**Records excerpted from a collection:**

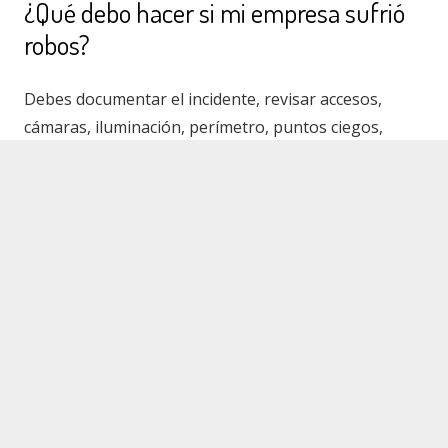
¿Qué debo hacer si mi empresa sufrió
robos?
Debes documentar el incidente, revisar accesos,
cámaras, iluminación, perímetro, puntos ciegos,
protocolos internos y solicitar una evaluación
keyboard_arrow_up
profesional de seguridad.
¿Instalar más cámaras soluciona el
problema?
No siempre. Las cámaras ayudan, pero deben
colocarse estratégicamente e integrarse con
iluminación, monitoreo, alarmas y protección
perimetral.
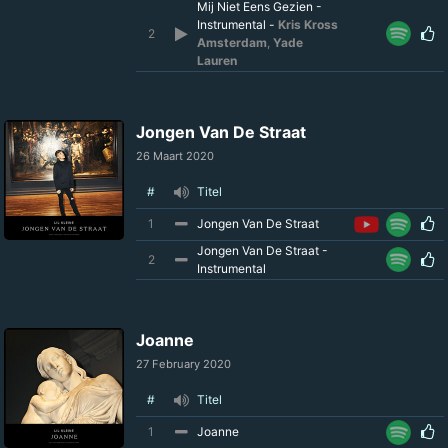
Mij Niet Eens Gezien -
Instrumental -
Kris Kross
2
Amsterdam
,
Yade
Lauren
Jongen Van De Straat
26 Maart 2020
#
Titel
1
Jongen Van De Straat
Jongen Van De Straat -
2
Instrumental
Joanne
27 February 2020
#
Titel
1
Joanne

**Your goal:** Write out the text read from each of the items above, line for line and unchanged, leaving the pictures out of your answer.

**Answer to the problem:**
¿Qué debo hacer si mi empresa sufrió
robos?
Debes documentar el incidente, revisar accesos,
cámaras, iluminación, perímetro, puntos ciegos,
protocolos internos y solicitar una evaluación
keyboard_arrow_up
profesional de seguridad.
¿Instalar más cámaras soluciona el
problema?
No siempre. Las cámaras ayudan, pero deben
colocarse estratégicamente e integrarse con
iluminación, monitoreo, alarmas y protección
perimetral.
Mij Niet Eens Gezien -
Instrumental -
Kris Kross
2
Amsterdam
,
Yade
Lauren
Jongen Van De Straat
26 Maart 2020
#
Titel
1
Jongen Van De Straat
Jongen Van De Straat -
2
Instrumental
Joanne
27 February 2020
#
Titel
1
Joanne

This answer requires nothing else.